I've come across the SAX ErrorHandler
interface for the Validator.validate()
function, but that seems to be mostly for reporting exceptions and I can't figure out how to modify the XML from it, other than getting the line/column number which would be very tedious to fix problems.
I also found the Validator.validate()
function which has a source and a result, and returns augmented XML, which to my knowledge just fills in missing attributes that have default values, which is part of what I need to do.
But I also need something along the lines of fixing a missing start or end tag, and correcting a tag that has been misspelled by a letter, and things like that.
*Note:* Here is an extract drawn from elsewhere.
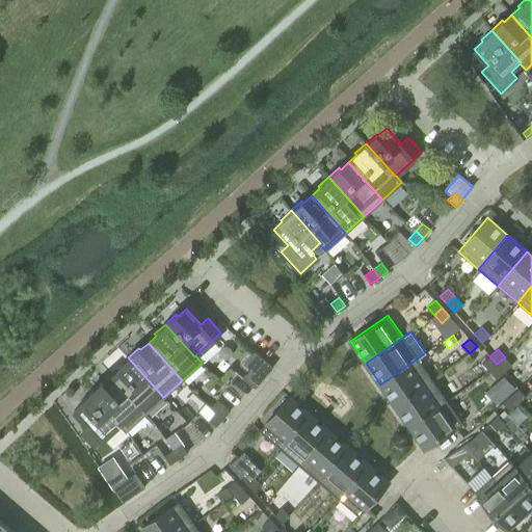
[(262,379),(273,367),(260,356),(242,377),(255,388),(262,379)]
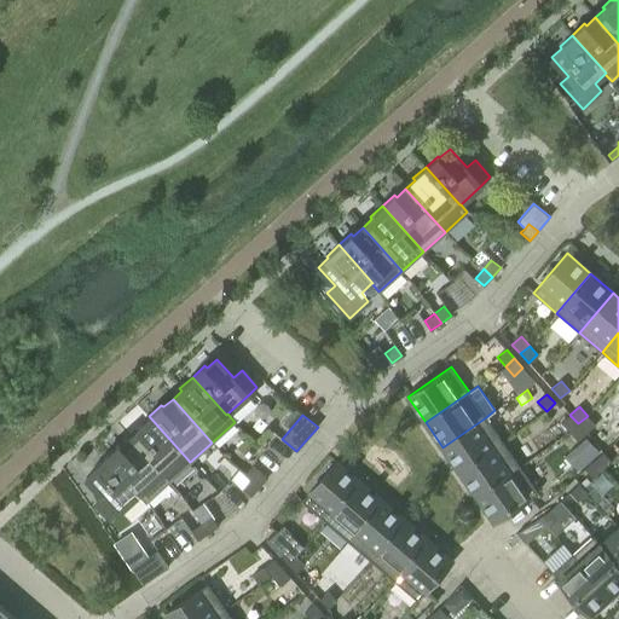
[(578,423),(570,415),(561,422),(570,432),(578,423)]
There are so many "Handler" interfaces (ValidationHandler
, ContentHandler
, EntityResolver
) that I'm not sure which ones to look at in depth, so if someone could point me in the right direction that would be great (I don't need a detailed code example).
Also I'm not sure how the XMLReader
fits in to it all.
To deal with errors you have to implement the interface ErrorHandler
or to extend the DefaultHandler
helper class and redefine the error
method. That is the method called for validation errors. If you want to be more precise, I think that you will have to analyze the error message. I don't think SaX will give you something that makes errors easy to fix.
BTW, note that for validating against an XSD, you should not use the method setValidating
. See the code below.
The Java doc (1.7) of the setValidating
method says :
Note that "the validation" here means a validating parser as defined in the XML recommendation. In other words, it essentially just controls the DTD validation. (except the legacy two properties defined in JAXP 1.2.)
To use modern schema languages such as W3C XML Schema or RELAX NG instead of DTD, you can configure your parser to be a non-validating parser by leaving the setValidating(boolean) method false, then use the setSchema(Schema) method to associate a schema to a parser.
import javax.xml.validation.Schema;
import javax.xml.validation.SchemaFactory;
// ...
public static void main(String args[]) throws Exception {
if (args.length == 0 || args.length > 2) {
System.err.println("Usage: java Validator <doc.xml> [<schema.xsd>]");
System.exit(1);
}
SchemaFactory sf = SchemaFactory.newInstance(XMLConstants. W3C_XML_SCHEMA_NS_URI);
String xsdpath = "book.xsd";
if (args.length == 2) {
xsdpath = args[1];
}
Schema s = sf.newSchema(new File(xsdpath));
SAXParserFactory factory = SAXParserFactory.newInstance();
factory.setValidating(false);
factory.setNamespaceAware(true);
factory.setSchema(s);
XMLReader parser = factory.newSAXParser().getXMLReader();
parser.setFeature("http://xml.org/sax/features/namespaces", true);
parser.setFeature("http://xml.org/sax/features/namespace-prefixes", false);
PrintStream out = new PrintStream(System.out, true, "UTF-8");
parser.setContentHandler(new MyHandler(out));
parser.setErrorHandler(new DefaultHandler());
parser.parse(args[0]);
}
}
I've used DocumentBuilderFactory
with setValidating(true)
to generate an instance of an XML validating parser (i.e. DocumentBuilder
).
Note that both validating and non-validating XML parsers will verify that the XML is "well formed" (e.g. end-tags, etc.). "Validating" refers to checking that the XML conforms to a DTD or schema.